# start of PROVIDED TEXT
The Court per Payne JA (Johnson and Davies JJ agreeing) held, dismissing the appeal:

The first ground relied on (ground 1)

1. Most of the evidence of Mr Bayda given on sentence was not “fresh”: at [37].

R v Abou-Chabake [2004] NSWCCA 356; (2004) 149 A Crim R 417 applied.

2. Mr Bayda’s evidence that his communications with the applicant were “deceptive” and that, contrary to what he understood the applicant to believe about his plans for the attack on non-Muslims on New Year’s Eve, Mr Bayda did not plan to die as part of that attack, was fresh evidence: at [39]. Mr Bayda’s evidence was credible to the extent that he sought to “manipulate” the applicant to believe that the attack he planned on New Year’s Eve was more significant and dangerous than the attack he in fact planned to carry out: at [40].

3. Nevertheless, the applicant clearly agreed with Mr Bayda in the making of preparations for a terrorist act as defined: at [41], [46].
# end of PROVIDED TEXT
# start of SUPPLIED MATERIAL
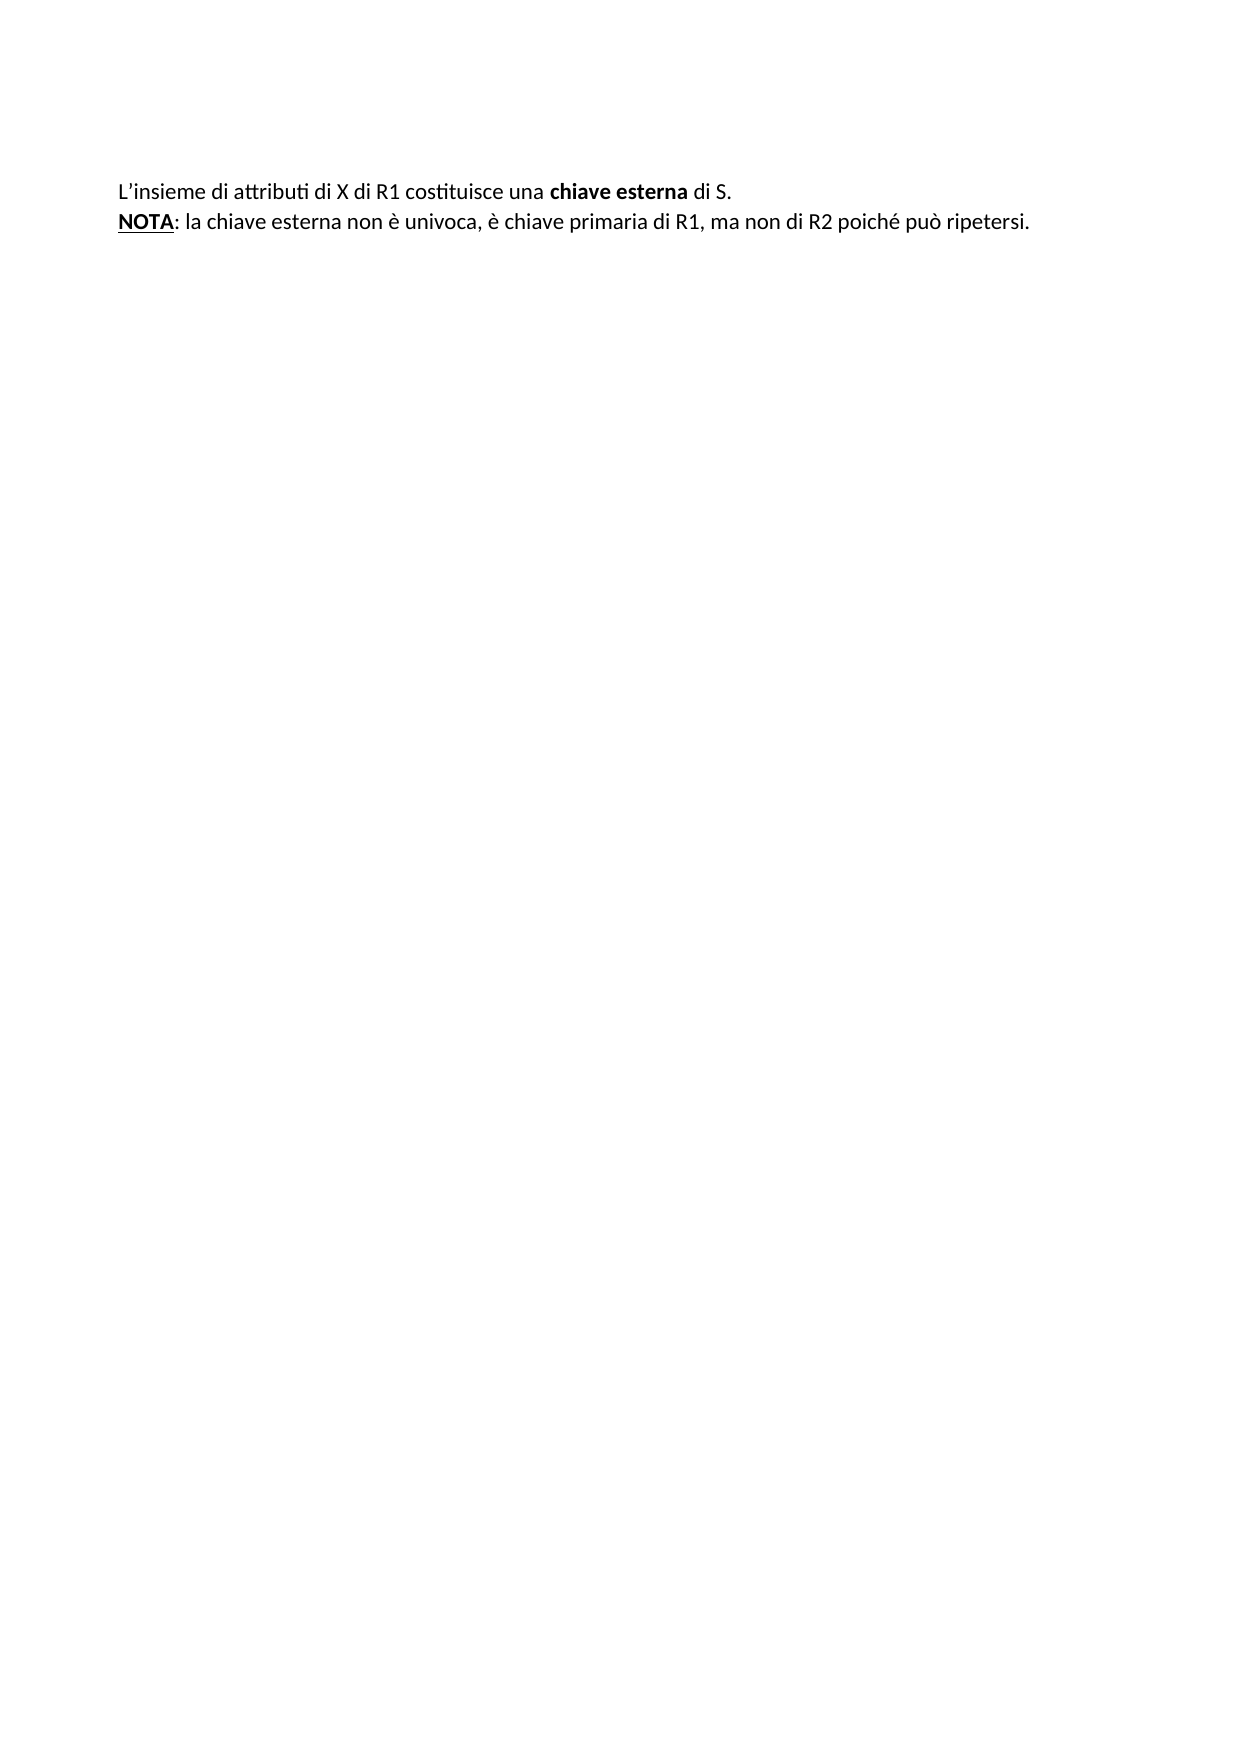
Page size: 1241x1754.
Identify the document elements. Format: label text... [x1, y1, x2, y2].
# end of SUPPLIED MATERIAL
§ **DIRECTIONS FOR THIS TASK**
Using the appeal summary, answer these:
(a) Which judge gave the Court's decision, and which judges agreed?
(b) Which case was applied in finding that most of Mr Bayda's evidence on sentence was not "fresh"?
(c) According to Mr Bayda's evidence, did he plan to die as part of the New Year's Eve attack?

§ **CORRECT RESULT**
(a) Payne JA gave the decision. Johnson and Davies JJ agreed.
(b) R v Abou-Chabake [2004] NSWCCA 356; (2004) 149 A Crim R 417.
(c) No. He did not plan to die as part of that attack, contrary to what he understood the applicant to believe.